Peixoto assinala que “estariam apertados pela fome e pretendiam varar em picadas esquisitas, por onde poderiam seguir, sem risco de serem vistos, até alcançar os passos do Rio do Peixe”. E qual foi a reação dos militares, conforme o autor citado? Mandar fechar os passos do Rio do Peixe. A estrada Calmon a Perdizes foi ocupada pela cavalaria. Um regimento de cavalaria se manteve nos campos do Corisco. O arraial de Cima de Serra ficou guarnecido por um continente militar. Em frente as furnas do Santo duas companhias.

Também foram guarnecidos o hospital de sangue no arraial de Perdizes e o centro de abastecimento da coluna e a fazenda do Claudiano onde se localizava o campo de aviação. No rio Tigre permaneceu meio esquadrão e, no Lageado, um esquadrão. “Eram esses os pontos guarnecidos da linha que passou a ser percorrida pelo contingente do tenente coronel Paiva. O capitão Pará ficou com sua força junto ao grosso da coluna, na Tapera”.

Em resumo ficou guarnecida a linha Calmon – Cruzeiro – Perdizes – Luiz de Souza – Cima da Serra – Corisco, “numa extensão de cem quilômetros noroeste para sudeste. Era toda a frente da linha sul nos últimos dias de Santa Maria”. (PEIXOTO, 1995, p.98-99)

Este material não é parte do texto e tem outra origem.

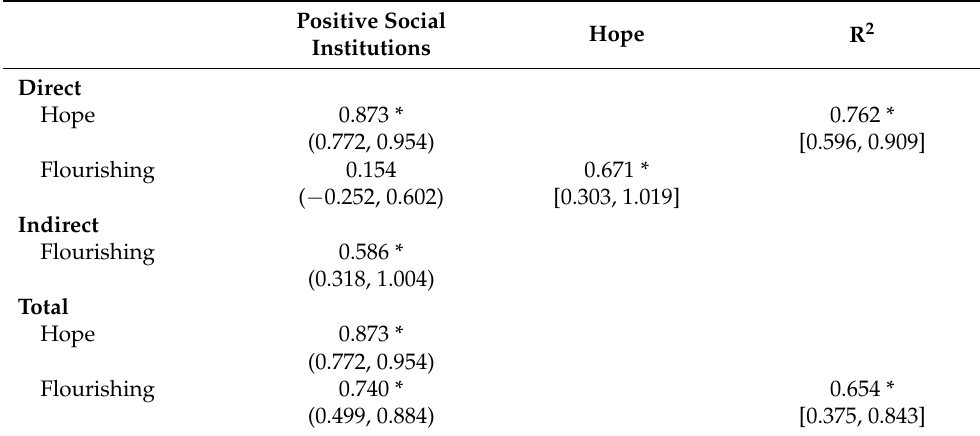
Table 3. Bootstrapped standardized effect sizes:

Aliás, as preocupações com os campos de Palmas e do Irani estiveram presentes desde o primeiro momento da presença do general Setembrino de Carvalho na região, responsável a partir de 1914 pela mais dura repressão ao movimento do Contestado. O medo de que os rebeldes deixem o vale do rio do Peixe condiciona a estratégia adotada. Uma das primeiras providências que tomou foi buscar garantir a estrada de ferro e suas estações de eventuais ataques dos caboclos, “impedindo-lhes ao mesmo tempo a passagem para os campos de Palmas de do Irani. Daí a necessidade de um comando geral”, constituído naquele momento. (CARVALHO, 1915, p. 42)  

Podemos concluir que José Fabrício das Neves e outros moradores dos campos do Irani permaneceram todo o tempo em contato com as lideranças do movimento do Contestado no vale do rio do Peixe. Ou seja, estamos diante de um grupo de combatentes destacados do movimento do Contestado completamente ignorados pela historiografia do tema, sobretudo José Fabrício. (Por Celso Martins, outubro de 2011)




Fontes

1. PEIXOTO, Demerval. Campanha do Contestado – A Grande Ofensiva, v.3. Curitiba: Fundação Cultural, 1995.
2. LUZ, Hercílio. Mensagem Anual. 1919. Biblioteca da Alesc. 
3. CARVALHO, Setembrino de. Relatório apresentado ao general José Caetano de Faria, ministro da Guerra, pelo comandante das forças em operação de guerra no Contestado. Rio de Janeiro: Imprensa Militar, 1915.
4. Telegrama nº 569, de 4.3.1915, do Chefe de Polícia do Paraná, Vieira Cavalcanti, ao general Setembrino de Carvalho. CPDOC-FGV/FSC 15.03.04/5 – T. 7 antigo A 43.
5. Telegrama nº 10, de 5.3.1915, do subdelegado Gonçalino Silva ao general Setembrino de Carvalho. CPDOC-FGV/FSC 15.03.04/2 – T. 7 antigo A 43.